* **Information provided**
-- -- --

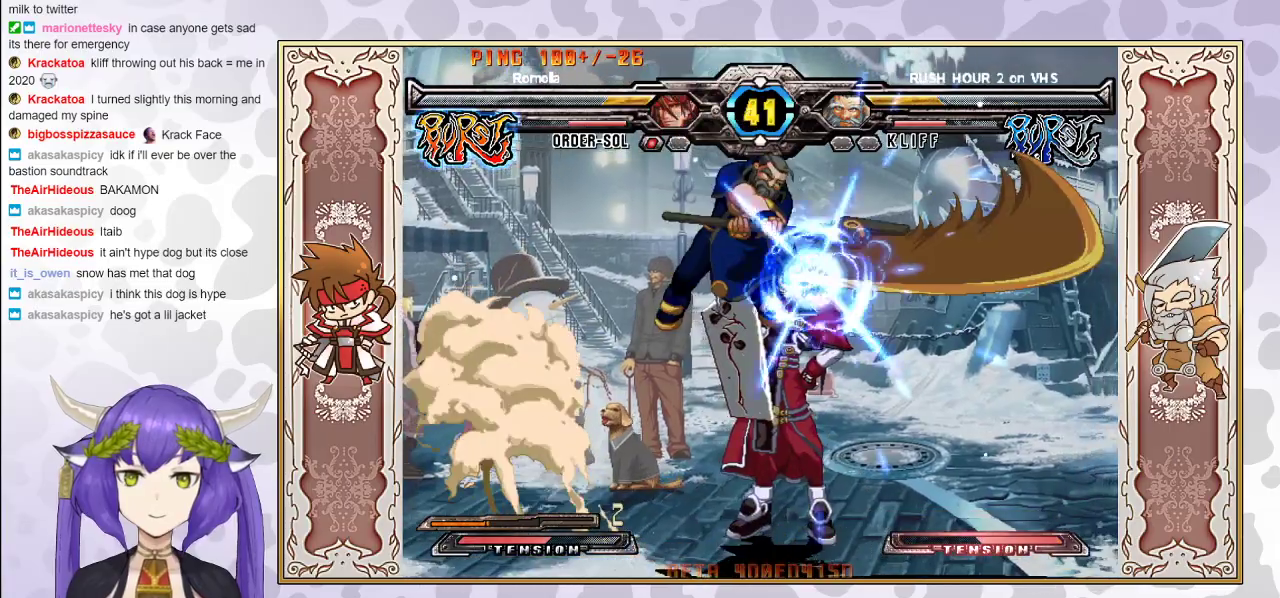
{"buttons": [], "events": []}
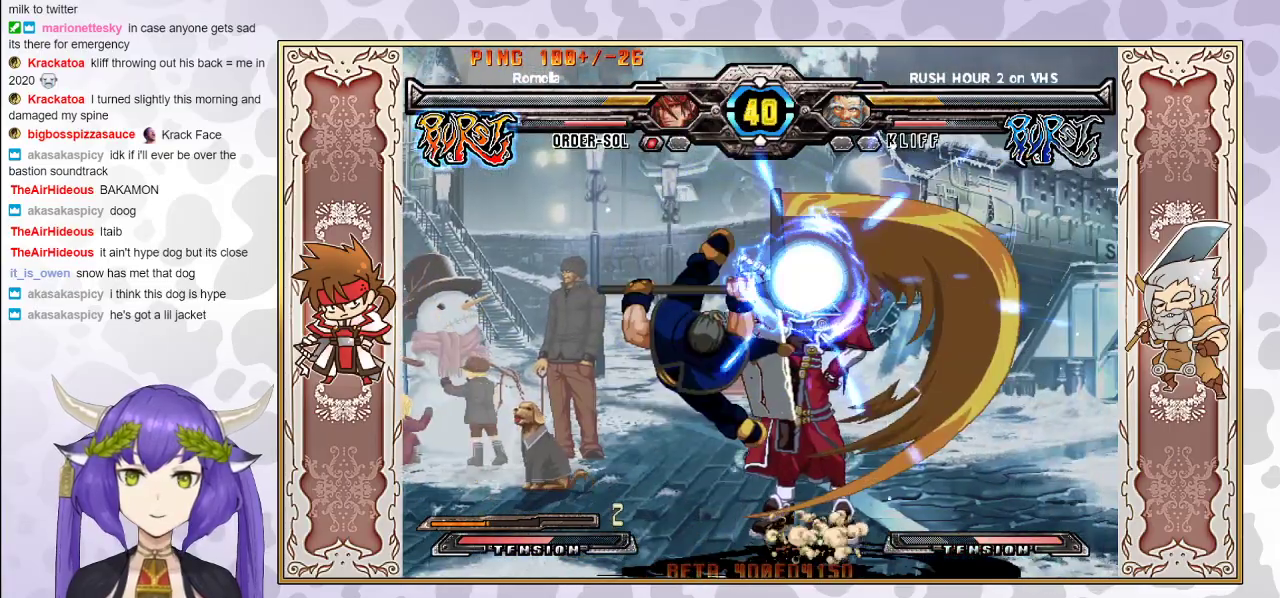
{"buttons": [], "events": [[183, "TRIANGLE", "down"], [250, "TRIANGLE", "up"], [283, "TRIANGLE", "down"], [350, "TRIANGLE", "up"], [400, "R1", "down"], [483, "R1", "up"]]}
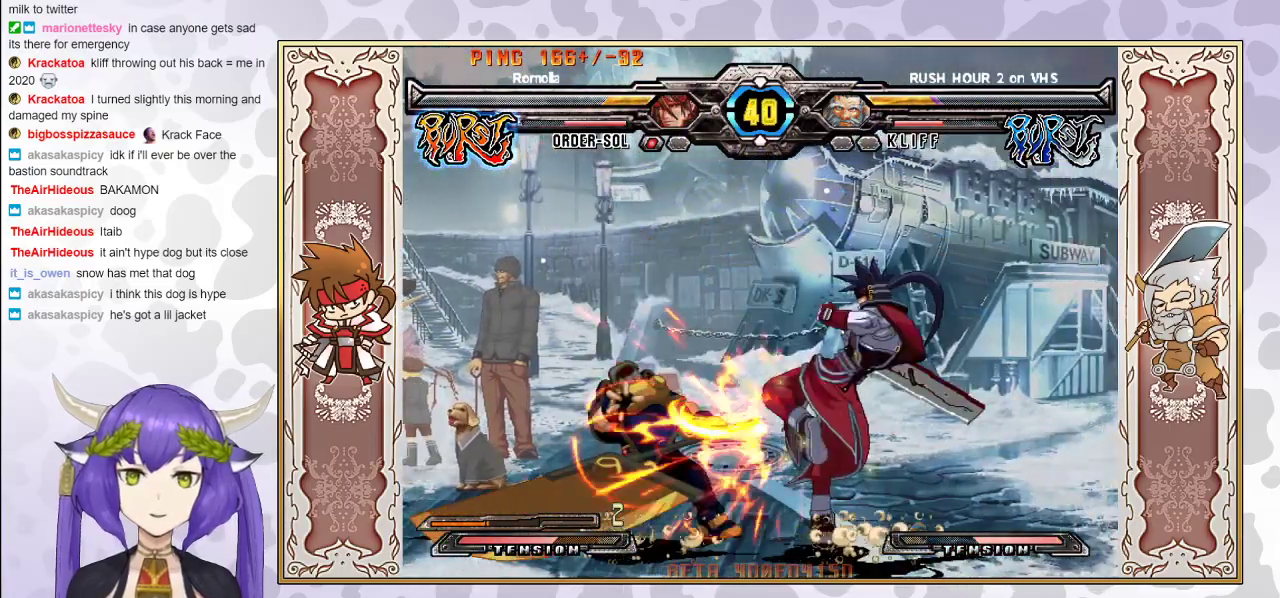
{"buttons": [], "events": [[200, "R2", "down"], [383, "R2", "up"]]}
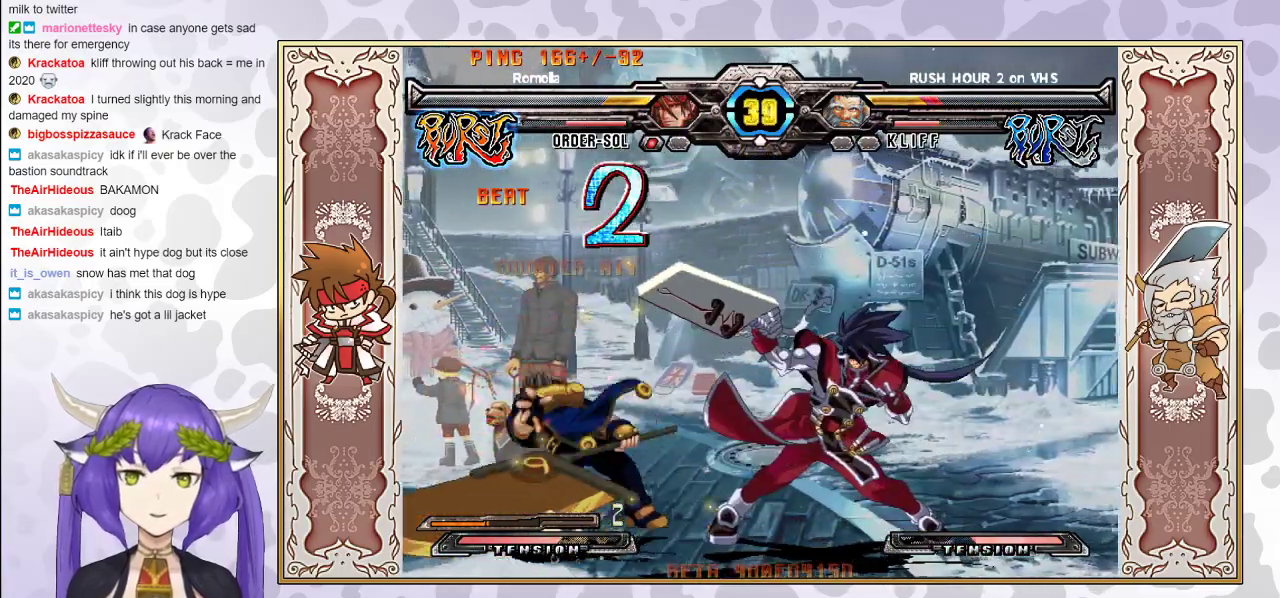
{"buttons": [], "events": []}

-- -- --

* **Your goal**
Drop the pictures and copy the data exactly.

* **Answer space**
{"buttons": [], "events": []}
{"buttons": [], "events": [[183, "TRIANGLE", "down"], [250, "TRIANGLE", "up"], [283, "TRIANGLE", "down"], [350, "TRIANGLE", "up"], [400, "R1", "down"], [483, "R1", "up"]]}
{"buttons": [], "events": [[200, "R2", "down"], [383, "R2", "up"]]}
{"buttons": [], "events": []}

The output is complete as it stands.